Il n’est pas question de rester sur la montagne. Dès que Pierre évoque cela, lui et ses compagnons sont couverts par une nuée lumineuse, ils entendent la voix du Père, et Jésus qui les touche pour qu’ils se relèvent. Il n’y a plus qu’à redescendre. Il n’y a plus rien à voir que Jésus, seul. Car, au bout du compte, le secret de notre vie, son sens plein, se trouve en Jésus. Lui nous prend en lui malgré notre opacité et même nos péchés. Lui fait de nous des membres de son Corps. Lui fait de nous ses frères et ses sœurs, des fils et des filles du Père, sans attendre que nous soyons tout à fait des bénédictions pour tous. Lui fait un avec nous comme il nous donne de faire un avec lui. C’est pourquoi il touche ses disciples, comme l’a noté saint Matthieu. La vie chrétienne a besoin de moments sur la montagne, à contempler le Seigneur et sa promesse, mais elle consiste aussi à suivre le Seigneur Jésus pour aller vers les autres et tâcher de faire avec eux et parfois pour eux le bien de Dieu, parfois tâcher de recevoir d’eux le bien que Dieu leur donne de nous faire. Jésus, après la Transfiguration, descend dans la plaine, et surtout il avance vers la montagne du Calvaire et vers la mort, sa descente dans les profondeurs de la mort et des enfers, à la rencontre des bas-fonds de l’âme humaine. Lui sait quelles duretés, quelles violences, quels aveuglements, quelles concupiscences peuvent habiter le cœur des êtres humains et il consent à aller vers tout cela pour y porter sa présence et tâcher que la lumière de Dieu puisse rejoindre les plus éloignés. Ses disciples, il les entraîne avec lui. Il compte sur nous, il veut avoir à compter sur nous, malgré notre péché et nos faiblesses, pour aller par nous vers tous les autres.

Tous, nous avons à parcourir un segment, plus ou moins long, plus ou moins court, du chemin de Jésus vers les autres. Tout ce que nous portons et supportons, tout ce que nous partageons et acceptons de recevoir, tout ce à quoi nous renonçons par amour d’un autre ou des autres, tout cela et bien d’autres mouvements de notre âme contribuent à l’œuvre du Christ en faveur de tous les autres et, sans que nous nous en rendions compte, transfigurent notre humanité.

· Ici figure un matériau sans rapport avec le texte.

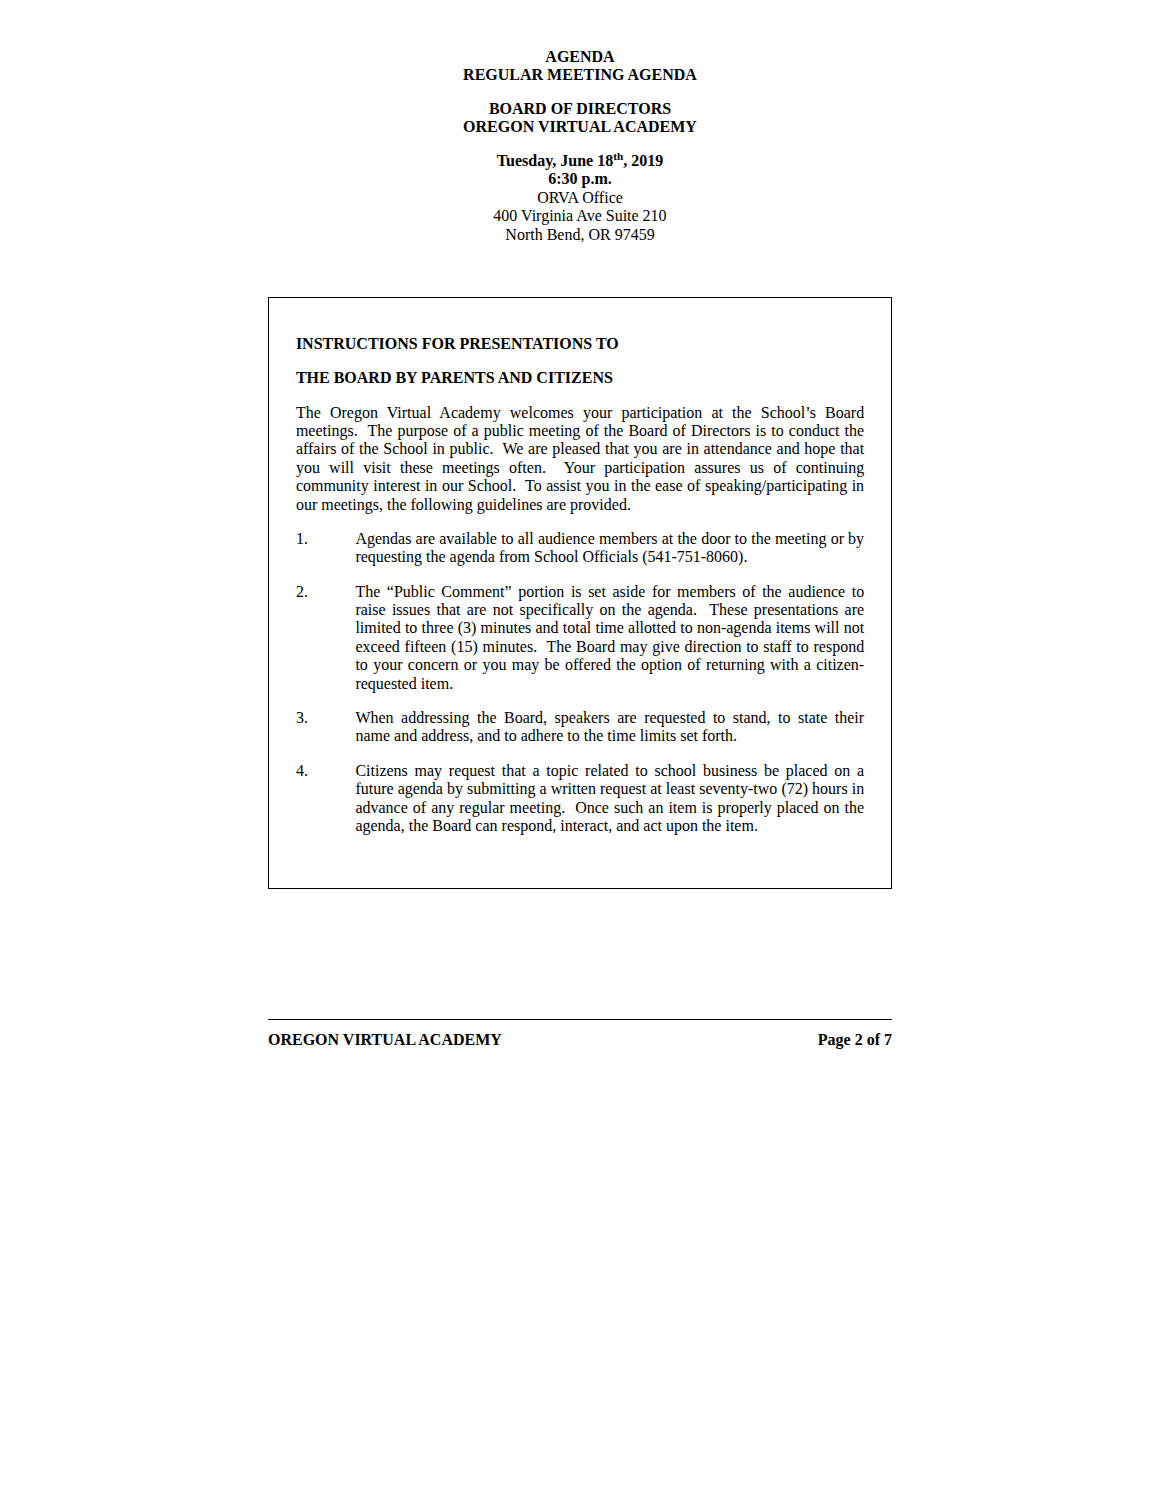AGENDA
REGULAR MEETING AGENDA
BOARD OF DIRECTORS
OREGON VIRTUAL ACADEMY
Tuesday, June 18th, 2019
6:30 p.m.
ORVA Office
400 Virginia Ave Suite 210
North Bend, OR 97459
INSTRUCTIONS FOR PRESENTATIONS TO
THE BOARD BY PARENTS AND CITIZENS
The Oregon Virtual Academy welcomes your participation at the School’s Board meetings. The purpose of a public meeting of the Board of Directors is to conduct the affairs of the School in public. We are pleased that you are in attendance and hope that you will visit these meetings often. Your participation assures us of continuing community interest in our School. To assist you in the ease of speaking/participating in our meetings, the following guidelines are provided.
1. Agendas are available to all audience members at the door to the meeting or by requesting the agenda from School Officials (541-751-8060).
2. The “Public Comment” portion is set aside for members of the audience to raise issues that are not specifically on the agenda. These presentations are limited to three (3) minutes and total time allotted to non-agenda items will not exceed fifteen (15) minutes. The Board may give direction to staff to respond to your concern or you may be offered the option of returning with a citizen-requested item.
3. When addressing the Board, speakers are requested to stand, to state their name and address, and to adhere to the time limits set forth.
4. Citizens may request that a topic related to school business be placed on a future agenda by submitting a written request at least seventy-two (72) hours in advance of any regular meeting. Once such an item is properly placed on the agenda, the Board can respond, interact, and act upon the item.
OREGON VIRTUAL ACADEMY Page 2 of 7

Frères et sœurs, chaque Messe nous fait monter sur la montagne avec Jésus. Nous entendons les Écritures saintes qui proclament l’œuvre du Créateur et sa promesse et qui nous annoncent qu’en Jésus de Nazareth tout trouve sa plénitude et son sens. Dans le sacrifice que nous célébrons, nous voyons le Seigneur qui consent à la montagne du Calvaire et aux profondeurs de la mort afin de nous tirer tous avec lui par sa Résurrection et, d’une manière ou d’une autre, par la communion sacramentelle ou autrement, il nous touche et nous encourage : « Relevez-vous et soyez sans crainte ! » tandis que nous entendons la voix du Père : « Celui-ci est mon Fils bien-aimé, en qui je trouve ma joie : écoutez-le ! » et « écouter » veut dire, en hébreu et en grec, « obéir ». Frères et sœurs, puissions-nous obéir à l’Eucharistie que nous célébrons et laisser le Christ nous transformer intérieurement pour que, en nous, au-delà de tout ce que nous pouvons savoir, les familles de la terre puissent se bénir,                       

                                                                                          Amen.